|Publication number||US5709298 A|
|Application number||US 08/687,236|
|Publication date||Jan 20, 1998|
|Filing date||Jul 25, 1996|
|Priority date||Jul 25, 1996|
|Also published as||CA2230380A1, DE69730198D1, DE69730198T2, EP0857148A1, EP0857148A4, EP0857148B1, WO1998004476A1|
|Publication number||08687236, 687236, US 5709298 A, US 5709298A, US-A-5709298, US5709298 A, US5709298A|
|Inventors||Randall L. Harris|
|Original Assignee||Riverwood International Corporation|
|Export Citation||BiBTeX, EndNote, RefMan|
|Patent Citations (10), Referenced by (35), Classifications (13), Legal Events (10)|
|External Links: USPTO, USPTO Assignment, Espacenet|
This invention relates to a basket-style carrier for packaging articles such as beverage bottles.
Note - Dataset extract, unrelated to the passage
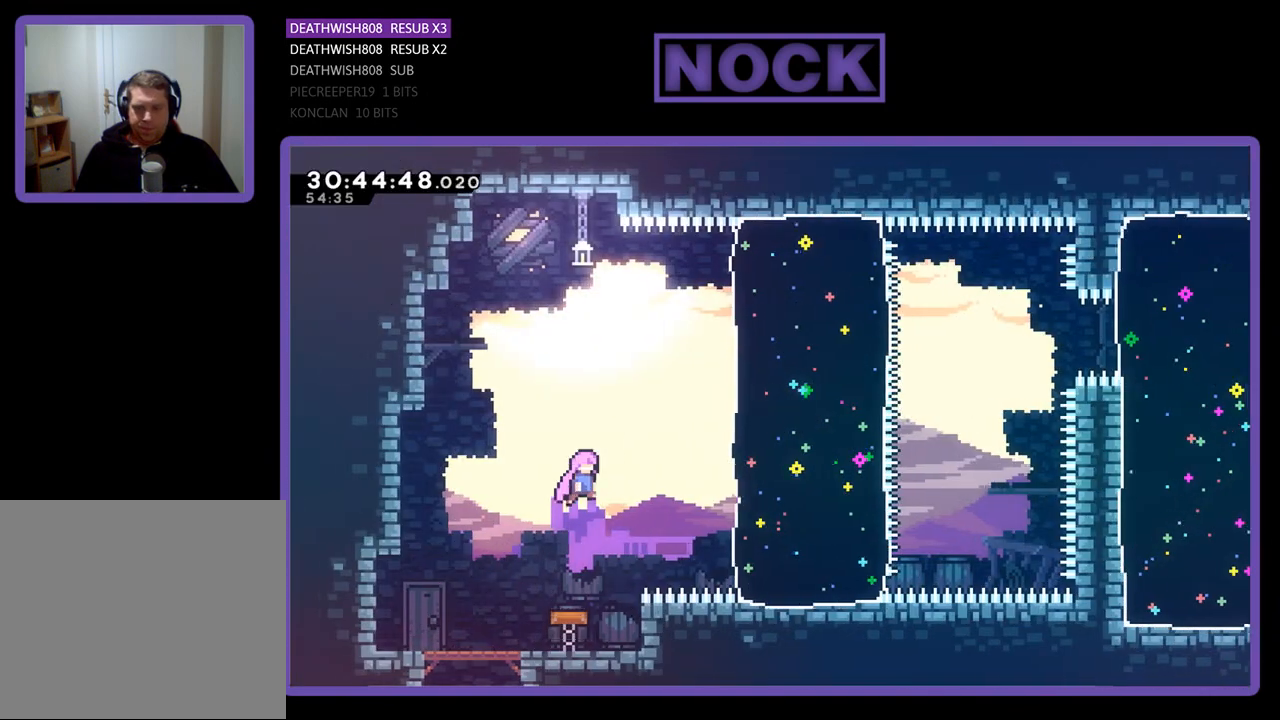
{"buttons": ["DPAD_UP", "DPAD_RIGHT"], "left_stick": "center", "events": [[333, "DPAD_UP", "down"]]}
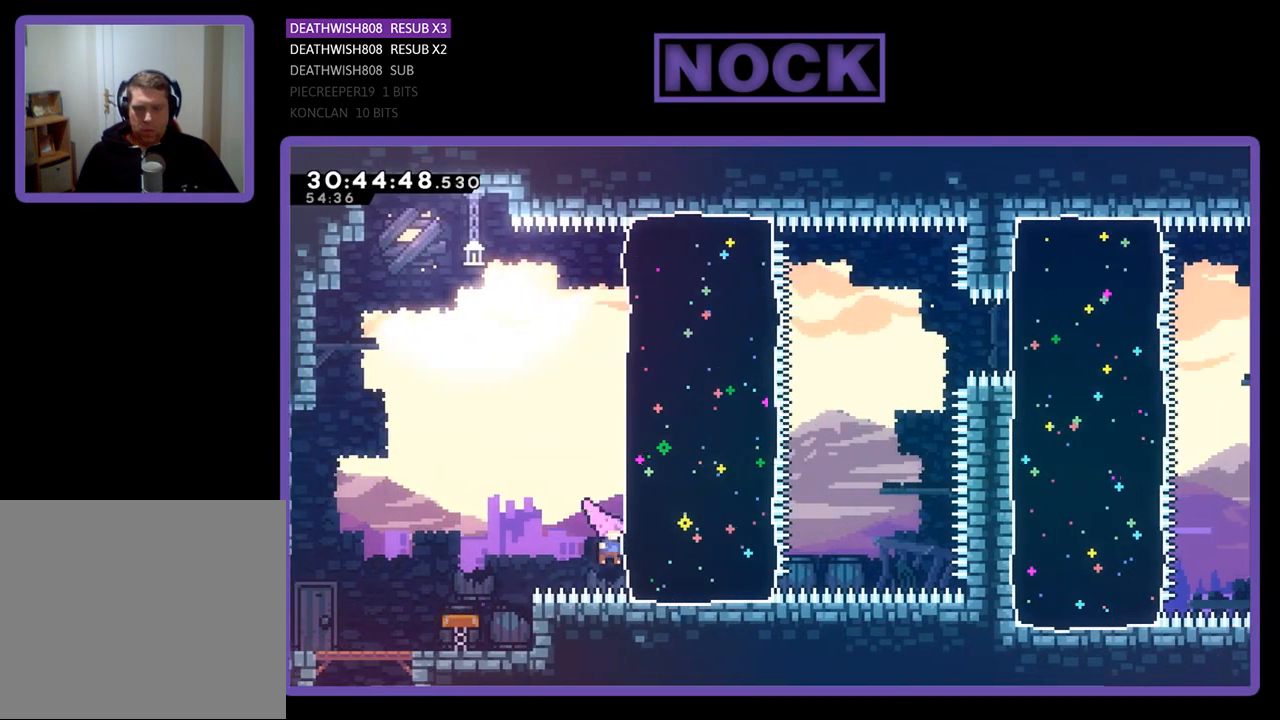
{"buttons": ["DPAD_UP", "DPAD_RIGHT"], "left_stick": "center", "events": [[33, "CIRCLE", "down"], [267, "CIRCLE", "up"]]}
More particularly, it relates to a basket-style carrier capable of maintaining an open square condition during loading of bottles or other articles.
Basket-style carriers are commonly employed to package beverage bottles. They normally include a separate cell for each bottle, from which the bottles can be readily removed, and a center handle partition. The carriers are fabricated from a blank which is folded and glued into collapsed carrier form, after which the collapsed carrier is erected. In one design the bottom panel is integrally formed so that when the collapsed carrier is erected bottles may be inserted down onto the bottom panel through the open cells. In another design the bottom panel is formed by connecting bottom panel flaps together after the bottles have been inserted into the cells.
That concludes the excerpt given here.